» **TASK GOAL**: Collect each line of the listing below that contains the word "minimum", and copy those lines without alteration.

» **MATERIALS PROVIDED**:
-------------------------

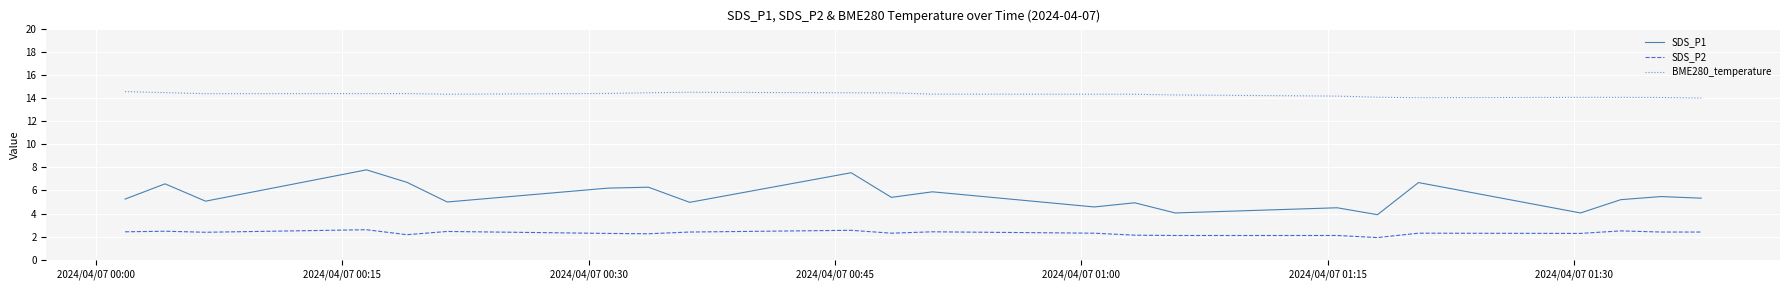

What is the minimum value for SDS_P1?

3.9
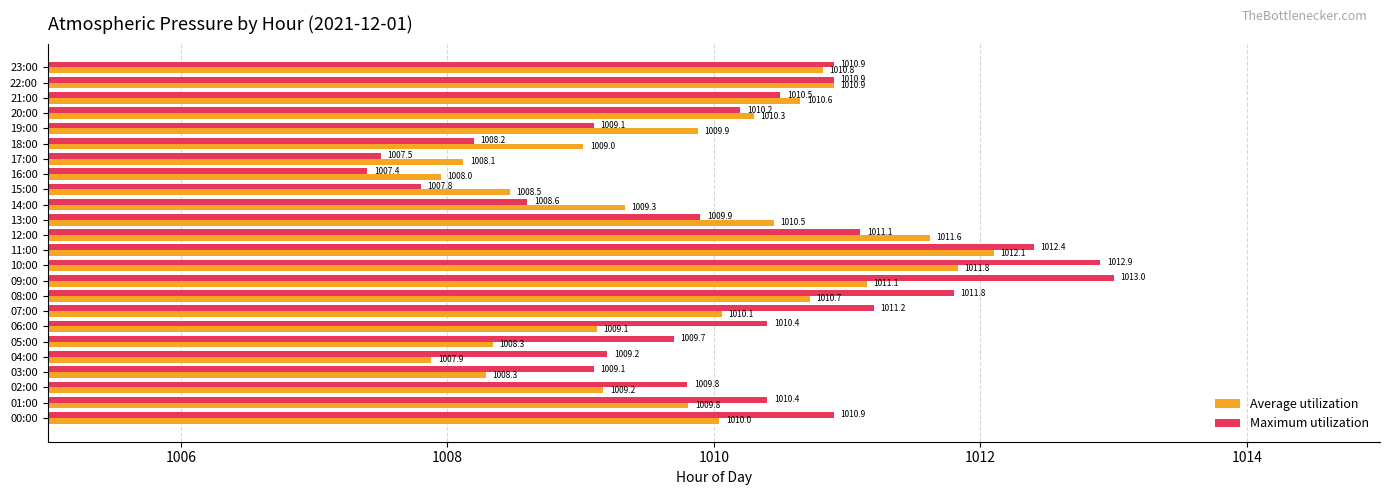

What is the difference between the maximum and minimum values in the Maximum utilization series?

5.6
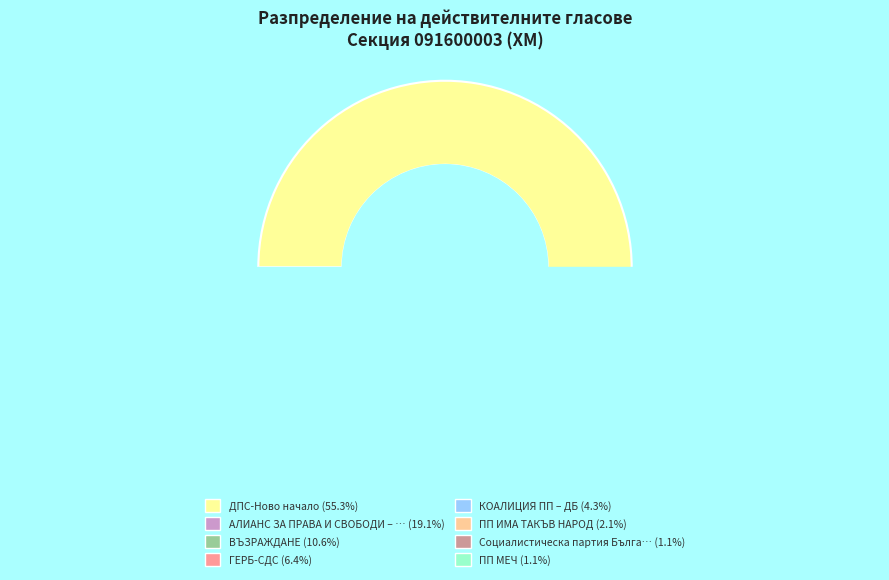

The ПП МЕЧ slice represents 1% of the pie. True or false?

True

-------------------------

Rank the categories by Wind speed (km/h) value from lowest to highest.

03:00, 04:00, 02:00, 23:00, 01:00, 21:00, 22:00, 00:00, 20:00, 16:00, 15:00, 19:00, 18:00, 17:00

-------------------------

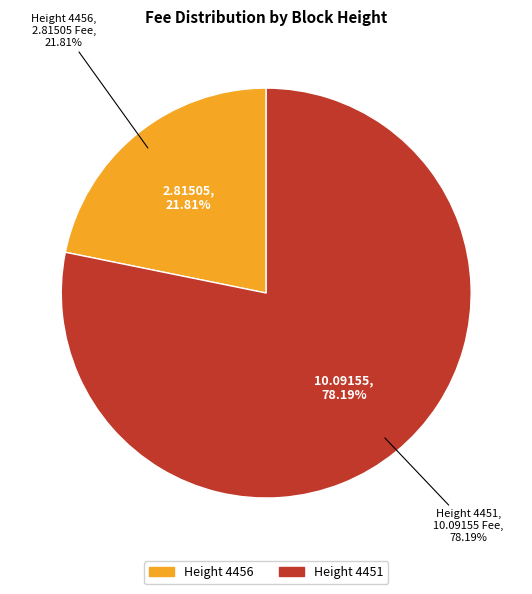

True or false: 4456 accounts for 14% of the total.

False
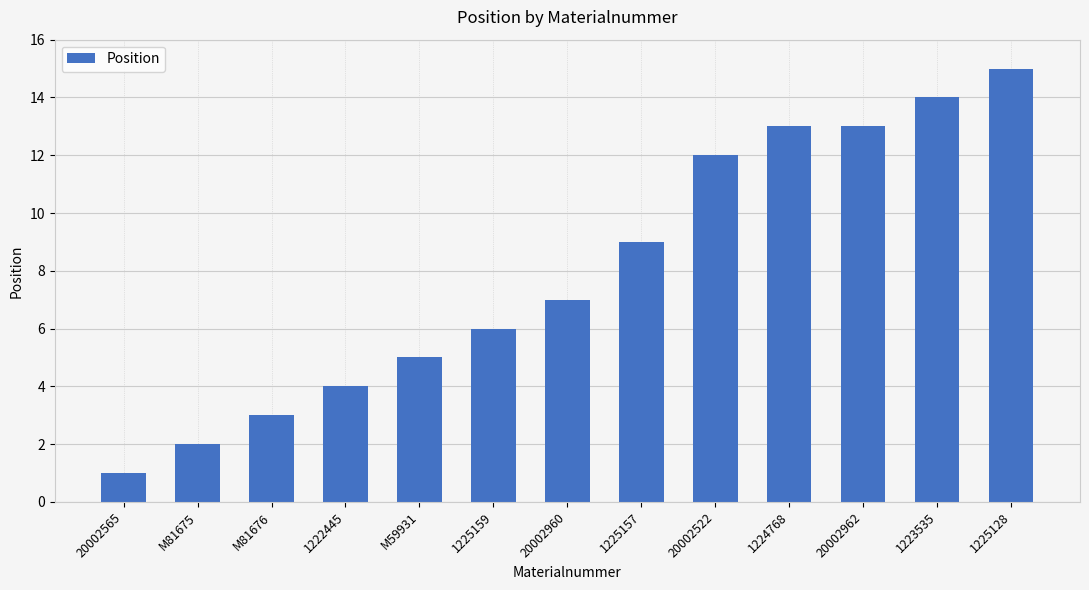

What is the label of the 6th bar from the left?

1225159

-------------------------

» **TASK RESPONSE**:
What is the minimum value for SDS_P1?
What is the difference between the maximum and minimum values in the Maximum utilization series?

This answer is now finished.